Just spent 4 hours "redoing" my room and setting up the new 35gal for Jimmy's new discus 

Also took some pics of my newly seperated 20gal with 2x pairs of angels. I have a tank full of wrigglers right now and I need to go buy some bbs :S

Couldn't take too good pics of the wrigglers as they are quite small still so I didn't bother posting.










































EDIT: The rams in the discus tank are currently trying to spawn (inside the black PVC T)
EDIT: The bottom right tank on the rack is the one with the wrigglers of angels in there


----------



## holocron (Mar 12, 2006)

looking forward to seeing that tank full of babies! that's a pretty cool setup you have there.


----------



## Ciddian (Mar 15, 2006)

Mhhmm! very nice!


----------



## cichlidsam (Mar 26, 2006)

Very nice, Brian. I'm not sure about that stereo placement, though.......


----------



## Brian (Mar 14, 2006)

Lol, I know but I have nowhere else to put it.

I don't even use it, the only reason it is there is cause it has the time on it... I wake up at night and I need to see the time or else I can't go back to bed x.x


----------



## Plant Crazy (Mar 24, 2006)

Wow! What an extensive setup. Looks like you've got a serious fish room in your house. Good luck with the breeders.


----------



## nightowl1350 (Mar 19, 2006)

Looks good Brian. You know you will need more tanks when the rams spawn  LOL 
One question.....why is the stereo on the bottom??? OK I'm a Mom, but I can just see you having a leak in your tank and trying to resuce the ON stereo before it gets too wet! ZAP!


----------



## Brian (Mar 14, 2006)

Lol, it is cause I am stupid and I don't listen.
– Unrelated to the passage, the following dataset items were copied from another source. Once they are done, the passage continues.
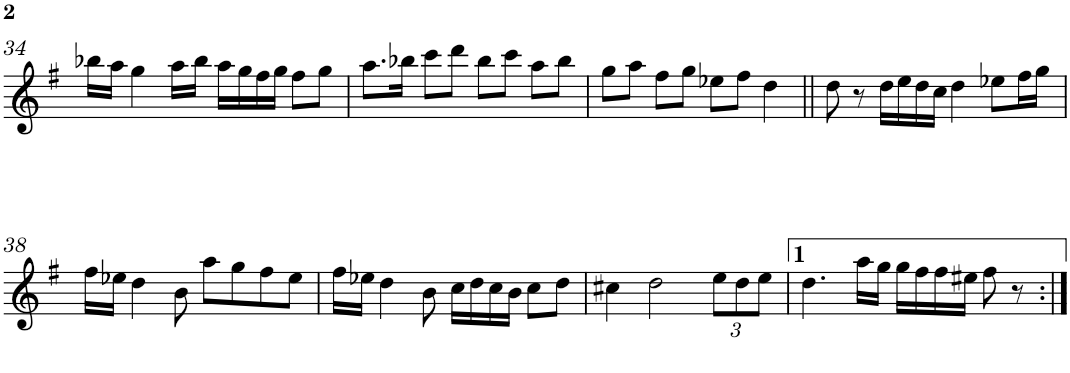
**kern
*part1
*staff1
*I"Piano
*I'Pno.
!!LO:PB:g=z
*clefG2
*k[f#]
*M4/4
*met(c)
=34
16bb-X\LL
16aa\JJ
4gg\
16aa\LL
16bb-\JJ
16aa\LL
16gg\
16ff#\
16gg\JJ
8ff#\L
8gg\J
=35
8.aa\L
16bb-X\Jk
8ccc\L
8ddd\J
8bb-\L
8ccc\J
8aa\L
8bb-\J
=36
8gg\L
8aa\J
8ff#\L
8gg\J
8ee-X\L
8ff#\J
4dd\
=37||
8dd\
8r
16dd\LL
16ee\
16dd\
16cc\JJ
4dd\
8ee-X\L
16ff#\L
16gg\JJ
!!LO:LB:g=z
=38
16ff#\LL
16ee-X\JJ
4dd\
8b\
8aa\L
8gg\
8ff#\
8ee-\J
=39
16ff#\LL
16ee-X\JJ
4dd\
8b\
16cc\LL
16dd\
16cc\
16b\JJ
8cc\L
8dd\J
=40
4cc#X\
2dd\
*Xbrackettup
12ee\L
12dd\
12ee\J
=41
4.dd\
16aa\LL
16gg\JJ
16gg\LL
16ff#\
16ff#\
16ee#X\JJ
8ff#\
8r
=:|!
*-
My mom already told me to move it but I have nowhere else to put it x.x, maybe when I need some growout rubbermaid totes I will move the stereo to my sisters room and put the totes there


----------



## Ciddian (Mar 15, 2006)

LOL brian, i'll buy you a clock for your birthday.. ^^ lol poor guy


----------



## Discus_breeder (Mar 23, 2006)

Nice setup brian i like the betta hahaha


----------